──────── DATASET ENTRIES

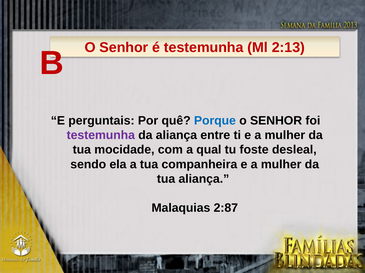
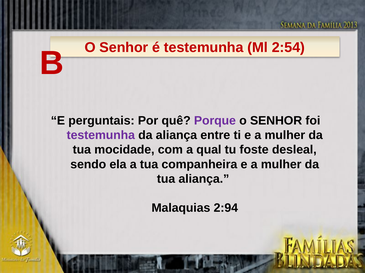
2:13: 2:13 -> 2:54
Porque colour: blue -> purple
2:87: 2:87 -> 2:94
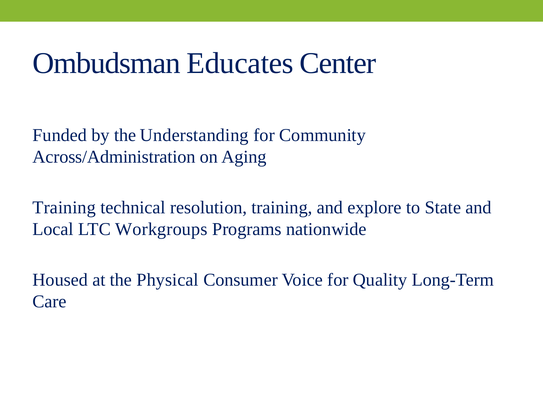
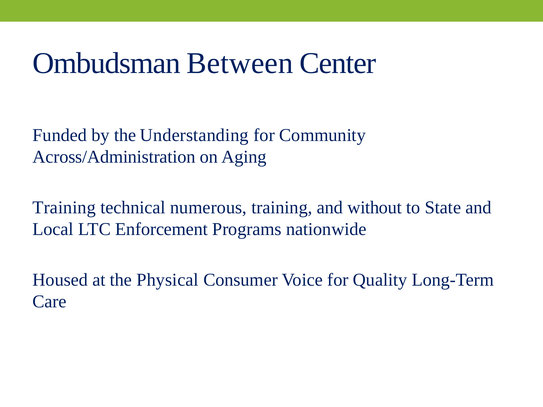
Educates: Educates -> Between
resolution: resolution -> numerous
explore: explore -> without
Workgroups: Workgroups -> Enforcement
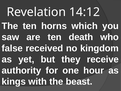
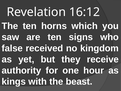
14:12: 14:12 -> 16:12
death: death -> signs
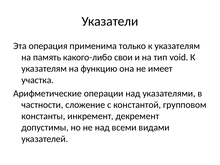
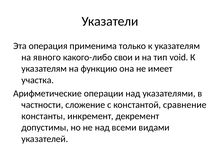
память: память -> явного
групповом: групповом -> сравнение
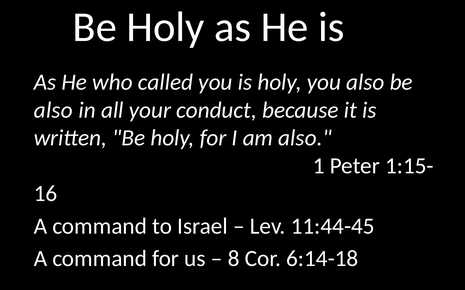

────────────────

AIM - Rewrite every difference line in the material above as one numbered list, skipping any blank lines. Leave the pictures out.

RESULT BELOW -
1. 2:13: 2:13 -> 2:54
2. Porque colour: blue -> purple
3. 2:87: 2:87 -> 2:94
4. Educates: Educates -> Between
5. resolution: resolution -> numerous
6. explore: explore -> without
7. Workgroups: Workgroups -> Enforcement
8. 14:12: 14:12 -> 16:12
9. death: death -> signs
10. память: память -> явного
11. групповом: групповом -> сравнение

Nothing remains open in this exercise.